Una storia incredibile, ma ancora più stupefacenti sono le motivazioni della sentenza, che prende la forma di un vero e proprio monito contro l'abuso delle intercettazioni. Il dispositivo della Corte d'appello di Reggio Calabria, depositato un mese fa, contiene infatti un avvertimento a tutti i magistrati di non basare le loro inchieste soltanto sulle intercettazioni, che si prestano a diverse interpretazioni e possono perfino contenere errori nelle trascrizioni, tali da modificarne il significato. Tra le 300 pagine dell'assoluzione, i giudici riportano la circostanza più emblematica: una conversazione tra l'allora sindaco e Fernando Capone, presidente dell'associazione Città Futura, solo su carta, perché secondo le accuse, infondate, il vero dominus del sodalizio era proprio Lucano, il cui unico scopo era il consenso politico. Nell'intercettazione il primo cittadino avrebbe suggerito le false dichiarazioni da rendere sulle spese effettuate: «(Gli diciamo, ndr): facciamo una cosa che serve per l’integrazione e serve per tutti. È per i rifugiati, gli devi dire». Il perito della difesa ha invece dimostrato che «gli diciamo» e «gli devi dire», trascritti dagli inquirenti, non sono mai stati pronunciati nella registrazione, eppure sono stati aggiunti agli atti, dati in pasto all'opinione pubblica che non può ascoltare i nastri.
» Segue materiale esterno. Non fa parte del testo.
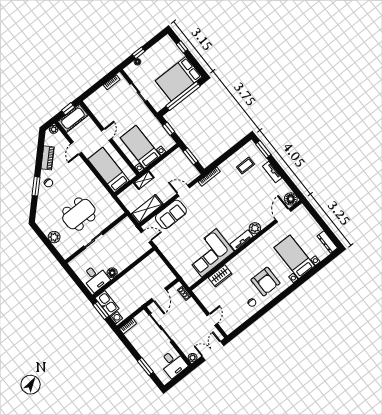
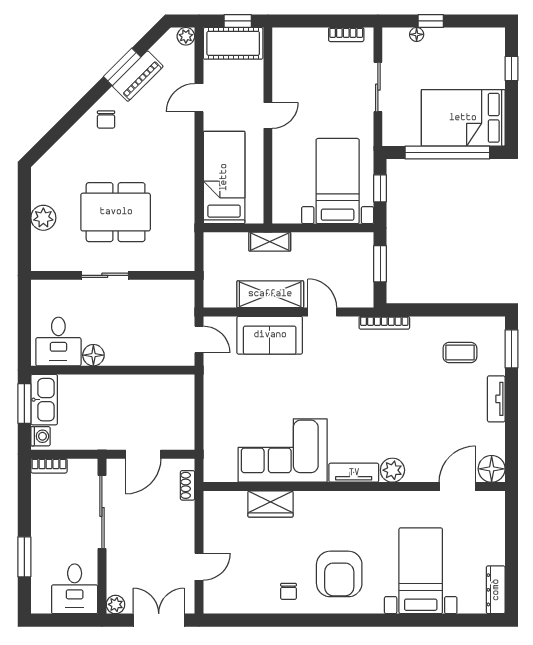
bed with nightstands: (140, 147) -> (338, 181), moved
window: (36, 186) -> (122, 67), moved
shelving: (147, 209) -> (270, 294), moved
Per i giudici d'appello, non risultano proprio quelle espressioni «valorizzate dal tribunale nel ritenere che i due stessero approntando una precostituita linea difensiva per eludere le proprie responsabilità», si legge.

 

 

Senza contare che, in diversi reati che hanno concorso nella condanna, «la prova sia costituita in modo preponderante, se non totalizzante, dagli esiti dell’attività tecnica di intercettazione» e che «l’utilizzabilità delle intercettazioni disposte per altro reato è pur sempre subordinata alla condizione che il nuovo reato sia a sua volta autorizzabile venendo in rilievo un limite imposto dalla legge e non certo oggetto di "creazione giurisprudenziale"». Insomma, i giudici bacchettano quei magistrati che, per procedere con le intercettazioni, configurano reati più gravi, come il filone della mafia in Liguria, e poi fanno entrare quegli stessi dialoghi in contestazioni più lievi, per le quali le intercettazioni non avrebbero potuto essere autorizzate. Una sorta di pesca a strascico, che ha portato ai domiciliari Lucano, in una gogna durata anni. E che pare ripetersi con Toti.